Top of Text provided

Ants in the house creep her out, especially when they crawl around the kitchen.

“I don’t want to eat them, I don’t want to drink them,” said Cage, a retired hospital administrator who lives with her husband in Kansas City, Kan. She grabbed the bug spray.

The ants invading homes like Cage’s around town are odorous house ants, pests that some researchers say are making a run at becoming the Midwest’s public enemy No. 1 among ants in urban and suburban areas.

That’s bad news for homeowners, entomologists say, because these little guys are notoriously tough to control.

Kill the ones crawling around the bathtub and 95 percent of them remain alive and well back home in the nest.

And that’s not all.

“It seems the season for them is longer now,” said Grzesiek Buczkowski, an urban entomologist who researches these ants at Purdue University in West Lafayette, Ind.

Professionals “would usually only treat in spring and summer. Now they’re treating for them in winter. We are hearing from exterminators that they are getting more calls, and at really odd times, like the middle of January.”

Bottom of Text provided
Top of Source information

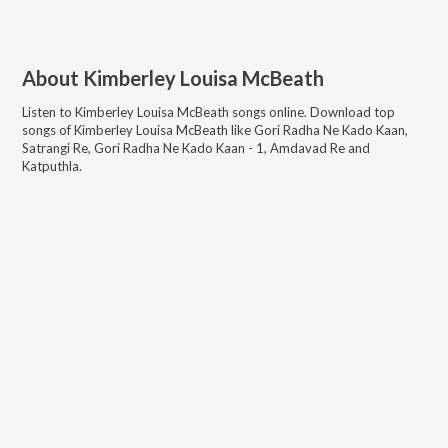
About
Kimberley Louisa McBeath
Listen to
Kimberley Louisa McBeath
songs online. Download top
songs of
Kimberley Louisa McBeath
like
Gori Radha Ne Kado Kaan,
Satrangi Re, Gori Radha Ne Kado Kaan - 1, Amdavad Re and
Katputhla
.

Bottom of Source information

Do the following statements agree with the text about odorous house ants above? Answer yes or no for each, quoting the words from the text that decide it.
1. Cage worked as a hospital administrator before retiring.
2. Killing the ants seen around the bathtub takes care of most of the colony.
3. Exterminators say they are getting more calls, sometimes in the middle of January.

1. Yes: "a retired hospital administrator"
2. No: "95 percent of them remain alive and well back home in the nest"
3. Yes: "We are hearing from exterminators that they are getting more calls, and at really odd times, like the middle of January."